This post is for researchers in the postdoc years who feel more alone than they expected. It names what's happening and offers a few things that have made a real difference for people in the same position.
The shape of postdoc isolation
Postdoc life sits in an awkward structural gap. You're past the built-in cohort of a PhD program — the shared coursework, the lab rotations, the other students who are figuring things out alongside you. But you're not yet faculty, with the institutional belonging (and the meetings, and the committees) that come with a permanent position.
You're often the only postdoc working on your exact project. Your PI has other priorities. Your lab-mates may be PhD students at a different career stage. The people who would understand your specific pressures — renewal deadlines, paper revisions, fellowship applications — are scattered across your building, your city, or the internet.
The isolation postdocs describe isn't loneliness in everyday life; it's a gap that shows up most sharply between major deadlines. When the review is submitted and the adrenaline drops, there's no one to decompress with. That gap is hard to name, which makes it hard to fix.

JOB 1:
Answer these from the post on postdoc isolation:
(a) Which three pressures does it list as ones only certain people would understand?
(b) Besides meetings and committees, what does it say comes with a permanent faculty position?
(c) Between what does it say the isolation shows up most sharply?
JOB 2:
Please write the next part of the post on postdoc isolation, picking up after its final paragraph.
The listing has no connection to the post on postdoc isolation.

PROVIDED MATERIAL:
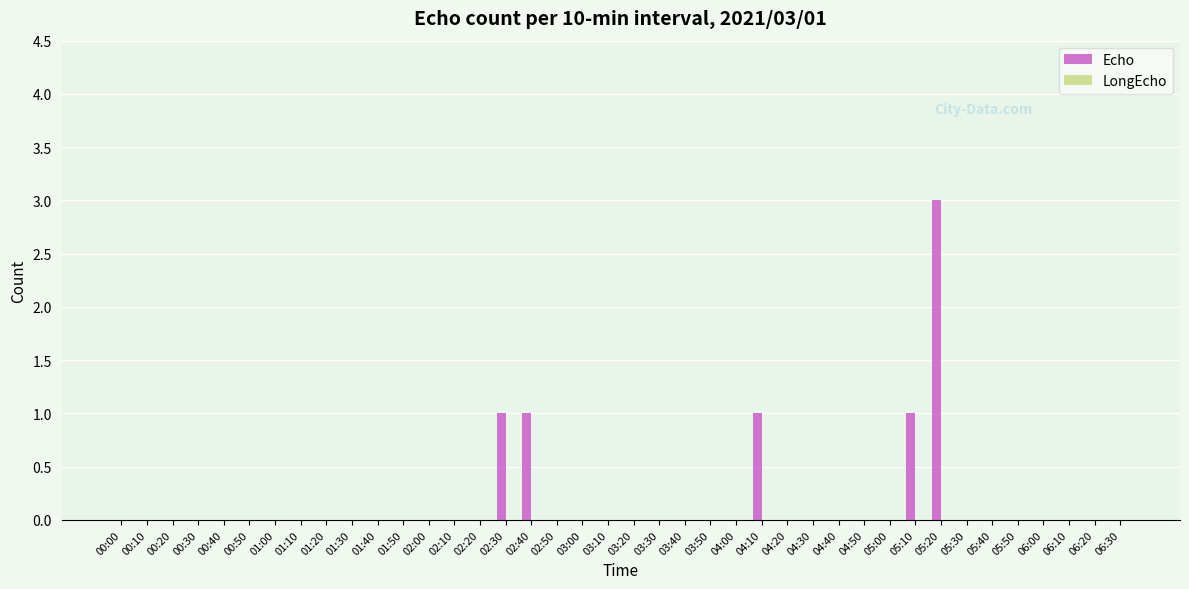

What is the maximum value shown in the chart?

3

RESPONSE BOX 1:
(a) Renewal deadlines, paper revisions, and fellowship applications.
(b) Institutional belonging.
(c) Between major deadlines.

RESPONSE BOX 2:
PhD programs often have structures designed to reduce isolation — orientation cohorts, required seminars, advisor check-ins. Faculty have department citizenship. Postdocs frequently have neither. The role was designed around scientific productivity, not social infrastructure.
Three things that look helpful but aren't
A few common suggestions circulate when postdoc wellbeing comes up, and they're worth examining honestly.
Conferences. A good conference is energizing. But it's also expensive, competitive (not every abstract gets in), and episodic. You meet someone interesting, exchange cards or handles, and then you're both back in your separate cities. Casual follow-up is hard when there's no structure to support it. A good symposium is worth attending for the science — but a two-day event once a year can't carry the weight of ongoing connection.
Slack groups and online communities. These help with information — grants, visa questions, job market intel. They're less good at replacing the feeling of being known. Asynchronous text is low friction but also low depth. You can be a daily reader of a forum and still feel invisible in it.
Networking events. What's usually missing isn't events but low-stakes ways to meet other researchers nearby. Most formal networking events are the opposite of low-stakes. There's often a pitch element, an implicit career transaction, and a room full of strangers with name badges. That format works for some people. For many researchers, it just adds another kind of pressure.
Three things that quietly work
The interventions that seem to help most are less dramatic than they sound.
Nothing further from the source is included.